Anti-war protesters have been holding rallies in a number of countries, as American-led military action against Iraq seems all but certain. American demonstrations are being held in Washington DC and several other cities, just a day before an emergency summit between President George W Bush and his main allies, the British and Spanish leaders.
  
In Germany, 100,000 people with candles formed a 35km (22-mile) long "chain of light" in Berlin on Saturday evening. And Italian organisers said 400,000 people attended an anti-war rally in Milan, but other protests in Europe were on a smaller scale than last month's huge demonstrations.
  
Earlier in the day, rallies were held across Asia, including Thailand, New Zealand, Japan and Australia.
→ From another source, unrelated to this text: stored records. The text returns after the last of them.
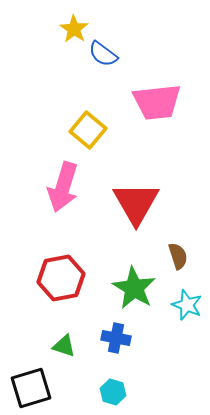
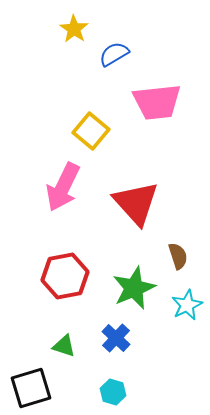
blue semicircle: moved 11 px right; rotated 112 degrees clockwise
yellow square: moved 3 px right, 1 px down
pink arrow: rotated 9 degrees clockwise
red triangle: rotated 12 degrees counterclockwise
red hexagon: moved 4 px right, 2 px up
green star: rotated 18 degrees clockwise
cyan star: rotated 24 degrees clockwise
blue cross: rotated 32 degrees clockwise
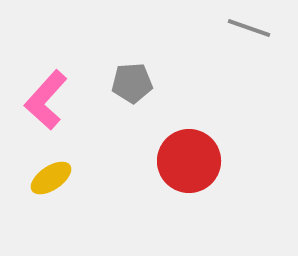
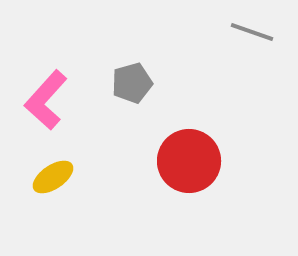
gray line: moved 3 px right, 4 px down
gray pentagon: rotated 12 degrees counterclockwise
yellow ellipse: moved 2 px right, 1 px up
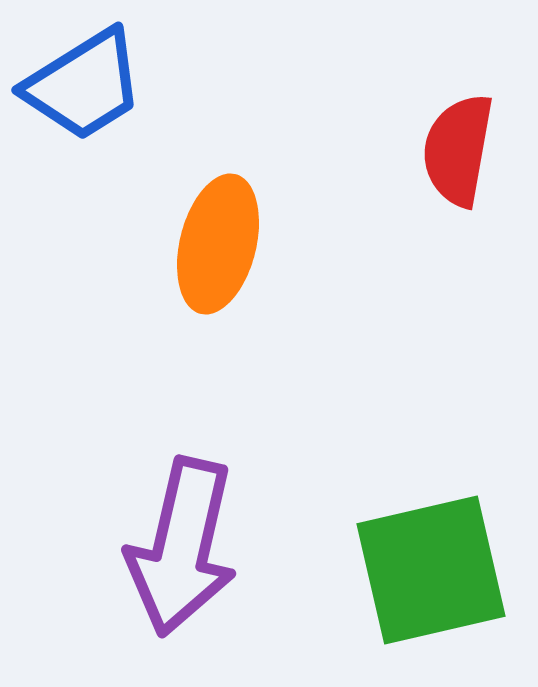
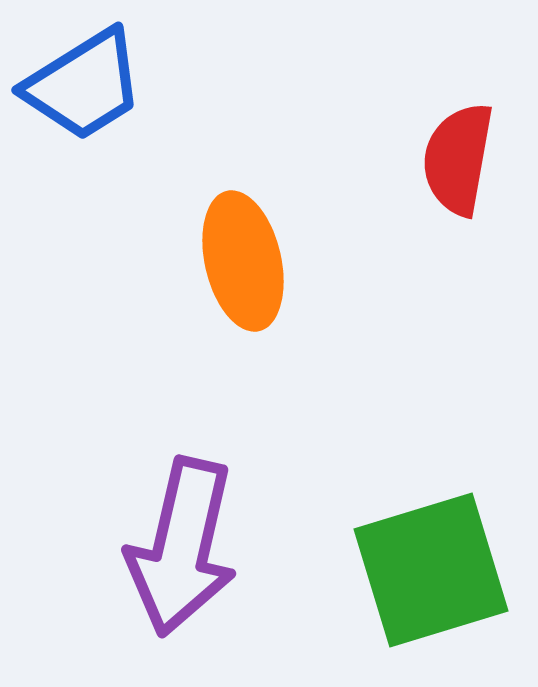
red semicircle: moved 9 px down
orange ellipse: moved 25 px right, 17 px down; rotated 27 degrees counterclockwise
green square: rotated 4 degrees counterclockwise
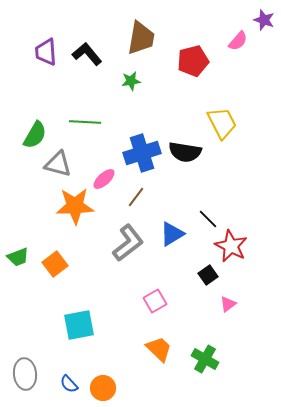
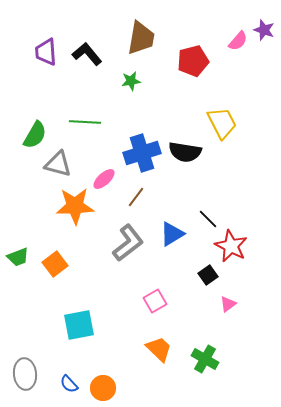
purple star: moved 10 px down
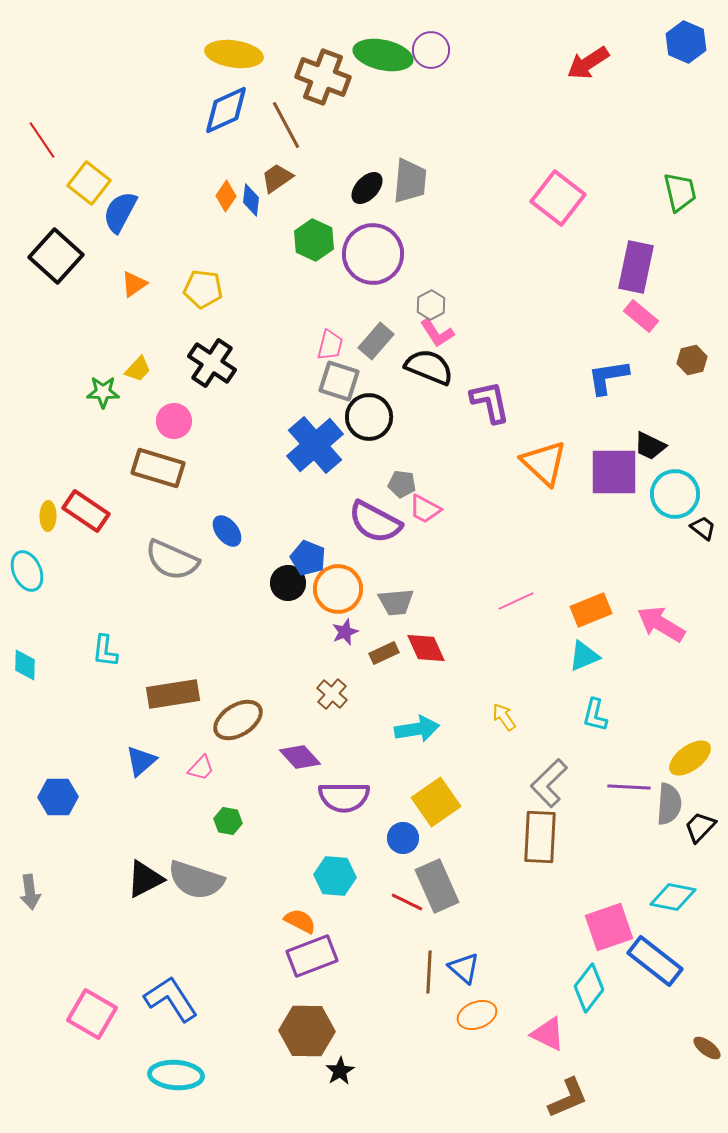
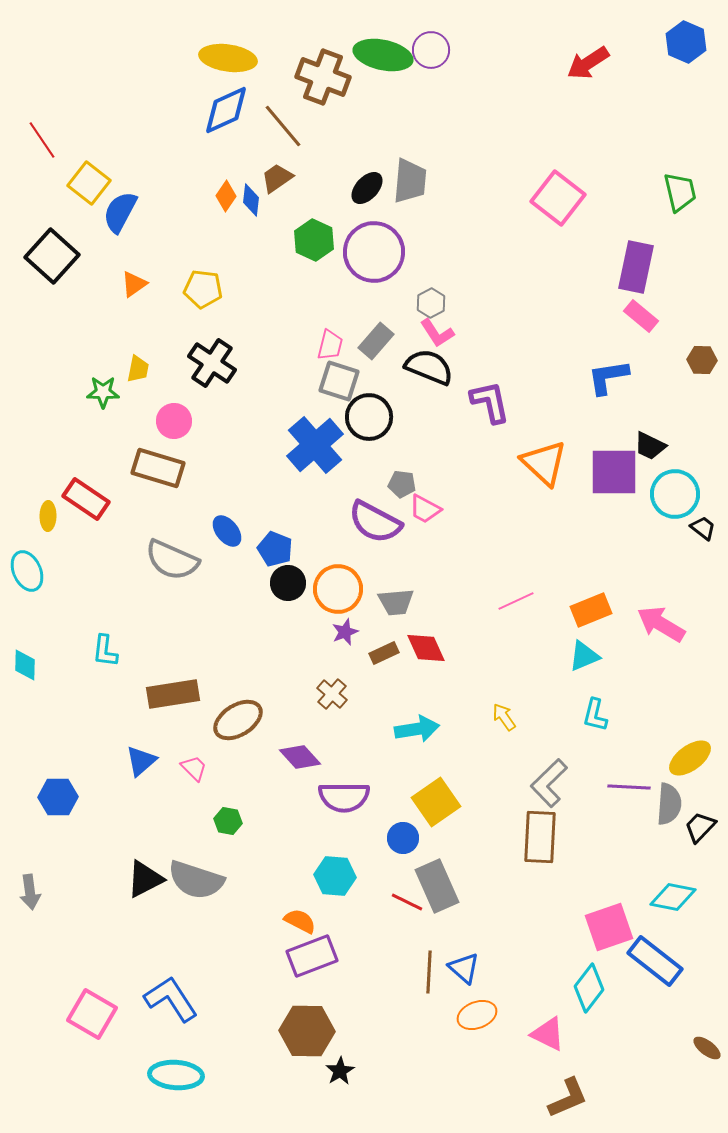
yellow ellipse at (234, 54): moved 6 px left, 4 px down
brown line at (286, 125): moved 3 px left, 1 px down; rotated 12 degrees counterclockwise
purple circle at (373, 254): moved 1 px right, 2 px up
black square at (56, 256): moved 4 px left
gray hexagon at (431, 305): moved 2 px up
brown hexagon at (692, 360): moved 10 px right; rotated 16 degrees clockwise
yellow trapezoid at (138, 369): rotated 32 degrees counterclockwise
red rectangle at (86, 511): moved 12 px up
blue pentagon at (308, 558): moved 33 px left, 9 px up
pink trapezoid at (201, 768): moved 7 px left; rotated 88 degrees counterclockwise
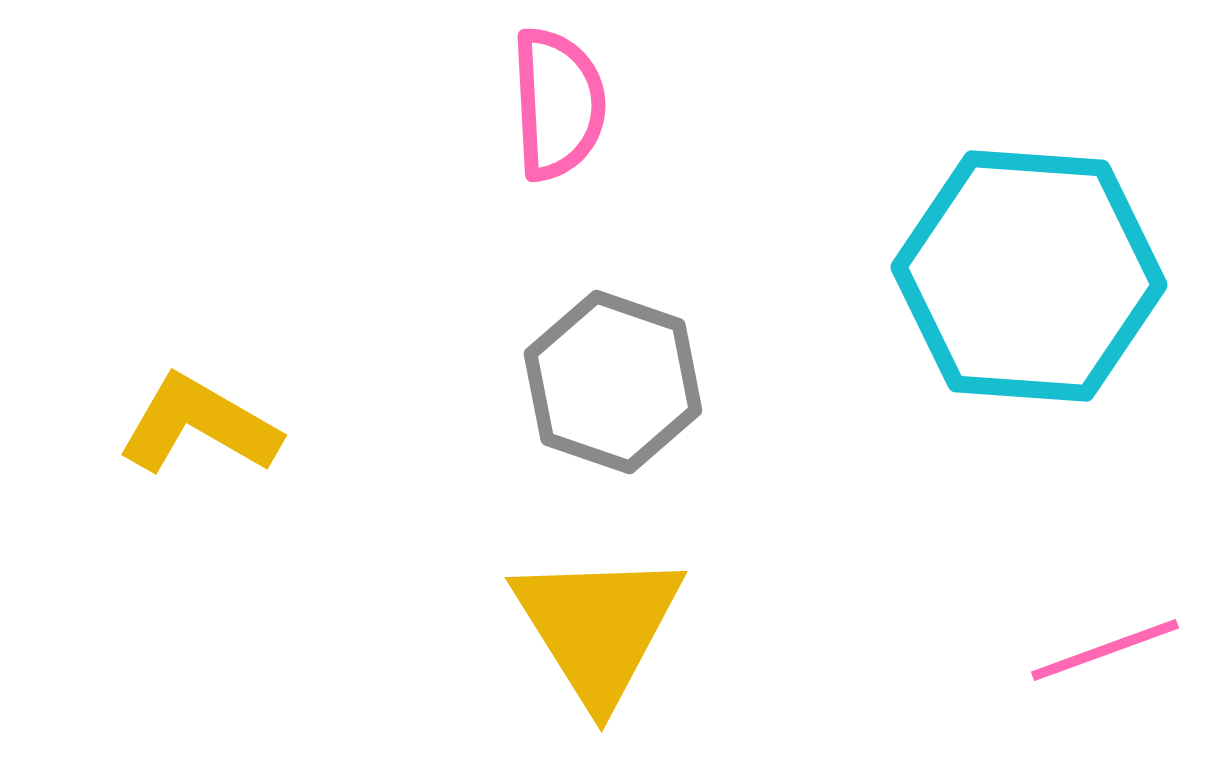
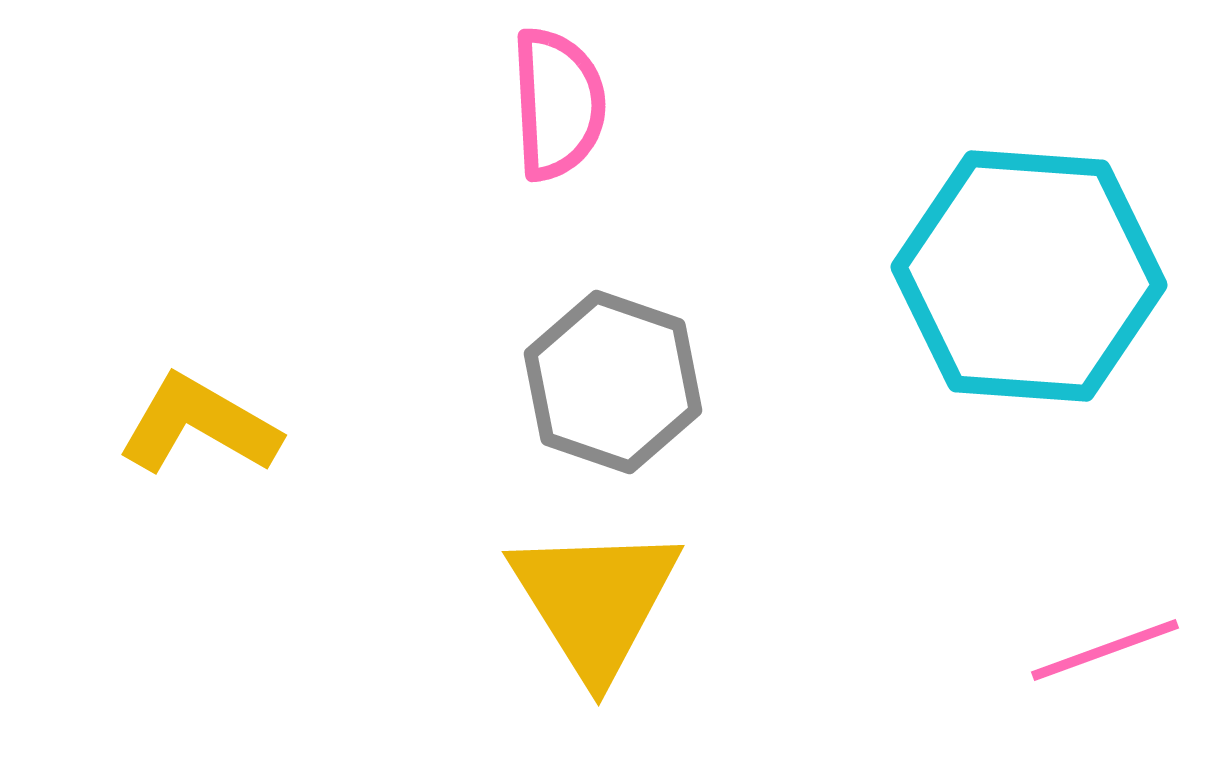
yellow triangle: moved 3 px left, 26 px up
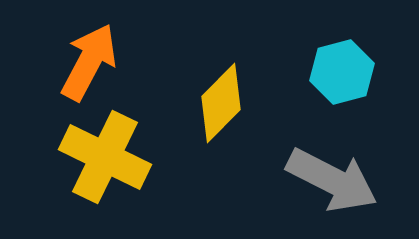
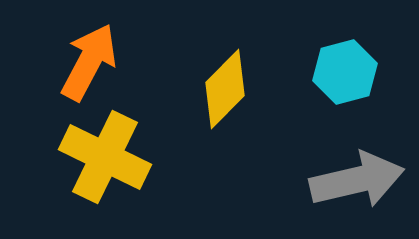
cyan hexagon: moved 3 px right
yellow diamond: moved 4 px right, 14 px up
gray arrow: moved 25 px right; rotated 40 degrees counterclockwise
In Washington DC, an estimated 20,000 marchers set off from the Washington Monument.
  
"President Bush, listen to your people, the American people before you today who say 'No war in Iraq'," student Peta Lindsay told the crowd.
  
Thousands attended protests across Australia
  
The scale of the protest was much smaller than January's rally, which saw 100,000 people gather outside the White House, the largest demonstration seen in the city since the days of the Vietnam war. Organisers said that buses would bring marchers from more than 100 US cities.
  
Many protesters are saying they believe this weekend could be the final opportunity for diplomacy - and for protesters to make their voices heard. "It's absolutely critical, maybe the most critical moment to prevent the war," Chuck Kauffman, one of the protest organisers, told the French news agency AFP.
  
Protests are also being held in Los Angeles and San Francisco. A small pro-war demonstration was held in Washington, with others planned for Atlanta, Georgia and Philadelphia, Pennsylvania.
  
In the UK, the Stop the War coalition held protests in London and other cities, including Leeds and Newcastle, in "solidarity" with US marchers.
  
A small but vocal protest in Cairo Muslim groups also marched through central London calling on Islamic nations not to support a US-led war.
  
Rallies were also held in Russia, but turnout was low. The BBC's Nikolai Gorshkov says many Russians are resigned to an inevitable US attack and the passers-by he met seemed more preoccupied with their own day-to-day problems.
  
Anti-war and anti-US rhetoric was fiery in the Egyptian capital, where around 300 demonstrators gathered at Cairo University, outnumbered by heavily armed riot police.
  
But many students refused to join the protests, saying that, while they rejected US polices and opposed war with Iraq, they were also fed up with demonstrating when neither the US nor their own government listened to them.
  
Hours earlier, more than 3,000 demonstrators in Christ Church, New Zealand, marched to the city's central square, chanting "Give Peace a Chance", with another 1,000 turning out in the city of Dunedin.
  
Thousands of Australians attended protests in Melbourne, Brisbane and Sydney, holding peace picnics and education sessions.
  
Thailand saw more than 3,000 people stage a protest outside the United Nations building in the capital, Bangkok, shouting anti-war chants and holding banners with slogans such as "No Bush oil" and "UN stand up to the US".
  
And around 10,000 people marched through a central shopping district in Tokyo, Japan, protesting against the government's support for US-led action in Iraq.
  
On Sunday, peace vigils are planned in more than more than 2,800 cities in about 100 countries, the Associated Press news agency reported.